Top of INPUT FOR THIS TASK

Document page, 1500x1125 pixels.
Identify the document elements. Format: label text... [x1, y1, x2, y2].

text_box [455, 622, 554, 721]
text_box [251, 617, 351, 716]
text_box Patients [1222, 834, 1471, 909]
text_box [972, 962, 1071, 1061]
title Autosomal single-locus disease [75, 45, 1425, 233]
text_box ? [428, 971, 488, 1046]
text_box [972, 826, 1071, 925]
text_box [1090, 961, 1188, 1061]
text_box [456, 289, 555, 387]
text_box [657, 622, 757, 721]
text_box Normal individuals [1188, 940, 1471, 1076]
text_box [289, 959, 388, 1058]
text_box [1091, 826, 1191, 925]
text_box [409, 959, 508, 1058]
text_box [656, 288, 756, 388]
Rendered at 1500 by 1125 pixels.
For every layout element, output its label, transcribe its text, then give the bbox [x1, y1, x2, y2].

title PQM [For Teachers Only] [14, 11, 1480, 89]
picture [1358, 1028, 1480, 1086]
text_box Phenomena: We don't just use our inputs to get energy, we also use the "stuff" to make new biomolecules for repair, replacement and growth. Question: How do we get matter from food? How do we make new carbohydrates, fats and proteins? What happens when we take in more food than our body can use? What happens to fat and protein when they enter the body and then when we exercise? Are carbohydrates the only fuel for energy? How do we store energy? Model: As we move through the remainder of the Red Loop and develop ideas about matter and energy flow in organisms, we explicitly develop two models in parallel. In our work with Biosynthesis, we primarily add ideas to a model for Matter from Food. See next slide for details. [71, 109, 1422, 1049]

Bottom of INPUT FOR THIS TASK

*WHAT TO DO*. The records need to be reproduced in their entirety, word for word.

*REPLY TO THE TASK*.
Document page, 1500x1125 pixels.
Identify the document elements. Format: label text... [x1, y1, x2, y2].

text_box [455, 622, 554, 721]
text_box [251, 617, 351, 716]
text_box Patients [1222, 834, 1471, 909]
text_box [972, 962, 1071, 1061]
title Autosomal single-locus disease [75, 45, 1425, 233]
text_box ? [428, 971, 488, 1046]
text_box [972, 826, 1071, 925]
text_box [1090, 961, 1188, 1061]
text_box [456, 289, 555, 387]
text_box [657, 622, 757, 721]
text_box Normal individuals [1188, 940, 1471, 1076]
text_box [289, 959, 388, 1058]
text_box [1091, 826, 1191, 925]
text_box [409, 959, 508, 1058]
text_box [656, 288, 756, 388]
Rendered at 1500 by 1125 pixels.
For every layout element, output its label, transcribe its text, then give the bbox [x1, y1, x2, y2].

title PQM [For Teachers Only] [14, 11, 1480, 89]
picture [1358, 1028, 1480, 1086]
text_box Phenomena: We don't just use our inputs to get energy, we also use the "stuff" to make new biomolecules for repair, replacement and growth. Question: How do we get matter from food? How do we make new carbohydrates, fats and proteins? What happens when we take in more food than our body can use? What happens to fat and protein when they enter the body and then when we exercise? Are carbohydrates the only fuel for energy? How do we store energy? Model: As we move through the remainder of the Red Loop and develop ideas about matter and energy flow in organisms, we explicitly develop two models in parallel. In our work with Biosynthesis, we primarily add ideas to a model for Matter from Food. See next slide for details. [71, 109, 1422, 1049]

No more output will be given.